» DATA LISTING:
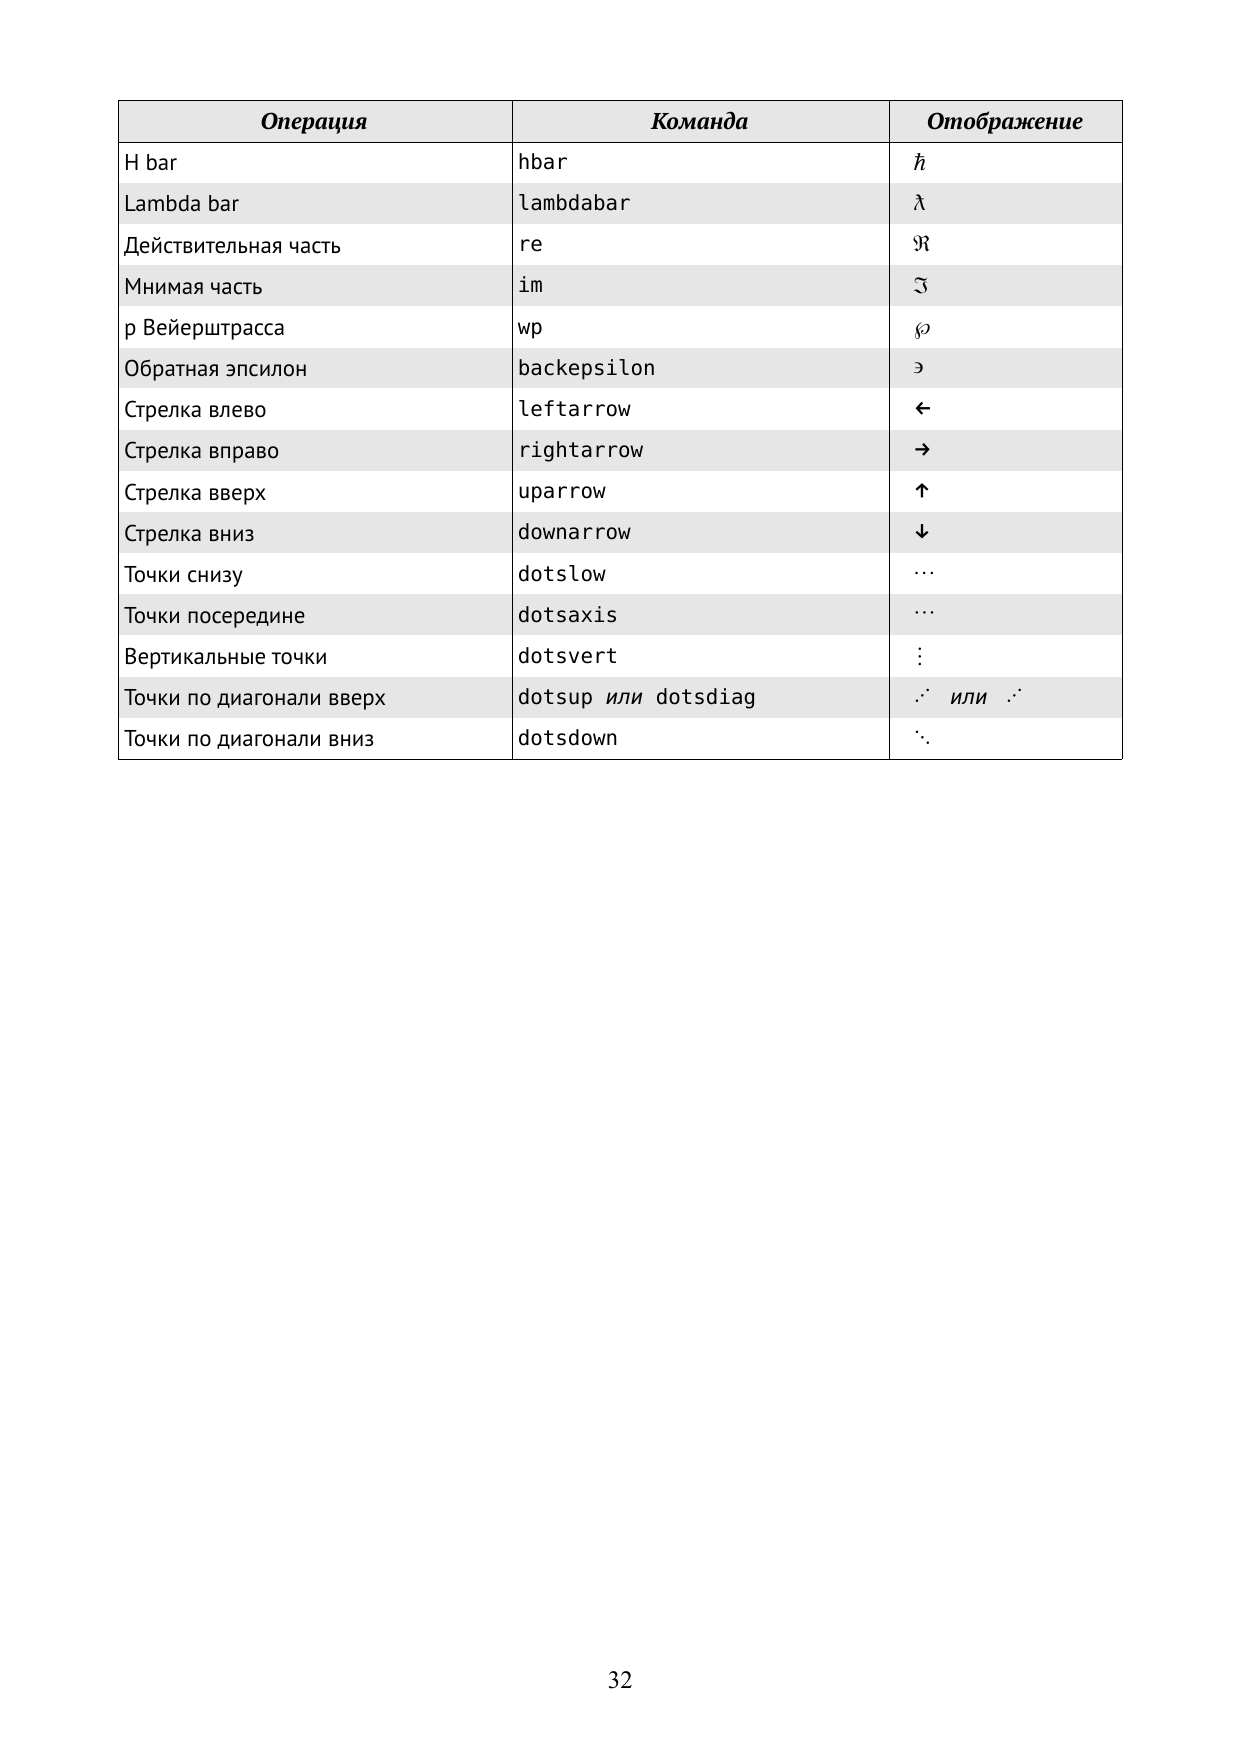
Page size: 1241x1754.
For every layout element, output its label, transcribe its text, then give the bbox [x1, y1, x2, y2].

table_header Команда [513, 101, 889, 142]
table_cell Lambda bar [119, 183, 512, 224]
table_cell Стрелка вниз [119, 512, 512, 553]
table_cell backepsilon [513, 348, 889, 388]
table_cell Точки по диагонали вниз [119, 718, 512, 759]
table_cell Стрелка вправо [119, 430, 512, 471]
table_cell leftarrow [513, 389, 889, 430]
table_cell re [513, 224, 889, 265]
table_cell [890, 348, 1122, 388]
table_cell [890, 143, 1122, 183]
table_cell [890, 265, 1122, 306]
table_cell Вертикальные точки [119, 635, 512, 677]
table_cell downarrow [513, 512, 889, 553]
table_cell rightarrow [513, 430, 889, 471]
table_cell [890, 594, 1122, 635]
table_cell [890, 306, 1122, 347]
table_cell [890, 635, 1122, 677]
table_header Отображение [890, 101, 1122, 142]
table_cell lambdabar [513, 183, 889, 224]
table_cell [890, 512, 1122, 553]
table_cell dotsup или dotsdiag [513, 677, 889, 718]
table_cell [890, 224, 1122, 265]
table_cell [890, 553, 1122, 594]
table_cell p Вейерштрасса [119, 306, 512, 347]
table_cell [890, 471, 1122, 512]
table_cell uparrow [513, 471, 889, 512]
table_cell Стрелка вверх [119, 471, 512, 512]
table_cell Точки посередине [119, 594, 512, 635]
table_cell Стрелка влево [119, 389, 512, 430]
table_cell dotslow [513, 553, 889, 594]
table_cell [890, 718, 1122, 759]
table_cell Мнимая часть [119, 265, 512, 306]
table_cell Точки по диагонали вверх [119, 677, 512, 718]
table_cell [890, 430, 1122, 471]
table_header Операция [119, 101, 512, 142]
table_cell [890, 389, 1122, 430]
table_cell dotsvert [513, 635, 889, 677]
table_cell Точки снизу [119, 553, 512, 594]
table_cell или [890, 677, 1122, 718]
table_cell dotsaxis [513, 594, 889, 635]
table_cell wp [513, 306, 889, 347]
table_cell Действительная часть [119, 224, 512, 265]
table_cell dotsdown [513, 718, 889, 759]
table_cell H bar [119, 143, 512, 183]
table_cell Обратная эпсилон [119, 348, 512, 388]
table_cell hbar [513, 143, 889, 183]
table_cell [890, 183, 1122, 224]
table_cell im [513, 265, 889, 306]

» WHAT IS ASKED:
Pull out everything from the start of the material down to the line containing "For every layout", both ends included, and copy those lines word for word. Leave the pictures out of your answer.

» EXPECTED ANSWER:
Page size: 1241x1754.
For every layout element, output its label, transcribe its text, then give the bbox [x1, y1, x2, y2].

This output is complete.